◆ **Aim of the exercise**:
Render every line of the records as a JSON list of strings, with one string per line and blank lines omitted.

____

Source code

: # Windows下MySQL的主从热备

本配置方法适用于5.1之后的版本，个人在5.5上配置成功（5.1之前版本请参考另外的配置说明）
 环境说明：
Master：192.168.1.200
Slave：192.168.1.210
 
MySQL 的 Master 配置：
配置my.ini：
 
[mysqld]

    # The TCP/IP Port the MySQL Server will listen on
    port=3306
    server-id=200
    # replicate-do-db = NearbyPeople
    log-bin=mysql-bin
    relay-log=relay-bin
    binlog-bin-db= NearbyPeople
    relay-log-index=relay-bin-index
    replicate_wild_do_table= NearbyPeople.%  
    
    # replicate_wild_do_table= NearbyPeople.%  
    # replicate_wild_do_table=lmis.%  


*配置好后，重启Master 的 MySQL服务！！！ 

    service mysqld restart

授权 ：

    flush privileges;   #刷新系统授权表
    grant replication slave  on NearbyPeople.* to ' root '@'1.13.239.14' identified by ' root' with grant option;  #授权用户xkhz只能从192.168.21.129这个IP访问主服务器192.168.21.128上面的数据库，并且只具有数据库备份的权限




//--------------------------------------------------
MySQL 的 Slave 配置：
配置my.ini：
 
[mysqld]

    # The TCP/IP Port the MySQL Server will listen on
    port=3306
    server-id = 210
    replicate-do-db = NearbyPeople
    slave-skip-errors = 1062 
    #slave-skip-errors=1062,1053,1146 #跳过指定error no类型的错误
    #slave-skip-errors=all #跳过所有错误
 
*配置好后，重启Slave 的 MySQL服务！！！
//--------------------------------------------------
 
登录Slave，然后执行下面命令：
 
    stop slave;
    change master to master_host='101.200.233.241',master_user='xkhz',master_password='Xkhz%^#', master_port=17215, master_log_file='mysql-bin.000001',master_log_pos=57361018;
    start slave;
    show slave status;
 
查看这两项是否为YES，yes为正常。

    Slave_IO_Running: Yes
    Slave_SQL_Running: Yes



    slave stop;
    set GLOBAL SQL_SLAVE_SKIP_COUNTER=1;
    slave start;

____

◆ **Exercise result**:
[
  "Source code",
  ": # Windows下MySQL的主从热备",
  "本配置方法适用于5.1之后的版本，个人在5.5上配置成功（5.1之前版本请参考另外的配置说明）",
  " 环境说明：",
  "Master：192.168.1.200",
  "Slave：192.168.1.210",
  "MySQL 的 Master 配置：",
  "配置my.ini：",
  "[mysqld]",
  "    # The TCP/IP Port the MySQL Server will listen on",
  "    port=3306",
  "    server-id=200",
  "    # replicate-do-db = NearbyPeople",
  "    log-bin=mysql-bin",
  "    relay-log=relay-bin",
  "    binlog-bin-db= NearbyPeople",
  "    relay-log-index=relay-bin-index",
  "    replicate_wild_do_table= NearbyPeople.%  ",
  "    # replicate_wild_do_table= NearbyPeople.%  ",
  "    # replicate_wild_do_table=lmis.%  ",
  "*配置好后，重启Master 的 MySQL服务！！！ ",
  "    service mysqld restart",
  "授权 ：",
  "    flush privileges;   #刷新系统授权表",
  "    grant replication slave  on NearbyPeople.* to ' root '@'1.13.239.14' identified by ' root' with grant option;  #授权用户xkhz只能从192.168.21.129这个IP访问主服务器192.168.21.128上面的数据库，并且只具有数据库备份的权限",
  "//--------------------------------------------------",
  "MySQL 的 Slave 配置：",
  "配置my.ini：",
  "[mysqld]",
  "    # The TCP/IP Port the MySQL Server will listen on",
  "    port=3306",
  "    server-id = 210",
  "    replicate-do-db = NearbyPeople",
  "    slave-skip-errors = 1062 ",
  "    #slave-skip-errors=1062,1053,1146 #跳过指定error no类型的错误",
  "    #slave-skip-errors=all #跳过所有错误",
  "*配置好后，重启Slave 的 MySQL服务！！！",
  "//--------------------------------------------------",
  "登录Slave，然后执行下面命令：",
  "    stop slave;",
  "    change master to master_host='101.200.233.241',master_user='xkhz',master_password='Xkhz%^#', master_port=17215, master_log_file='mysql-bin.000001',master_log_pos=57361018;",
  "    start slave;",
  "    show slave status;",
  "查看这两项是否为YES，yes为正常。",
  "    Slave_IO_Running: Yes",
  "    Slave_SQL_Running: Yes",
  "    slave stop;",
  "    set GLOBAL SQL_SLAVE_SKIP_COUNTER=1;",
  "    slave start;"
]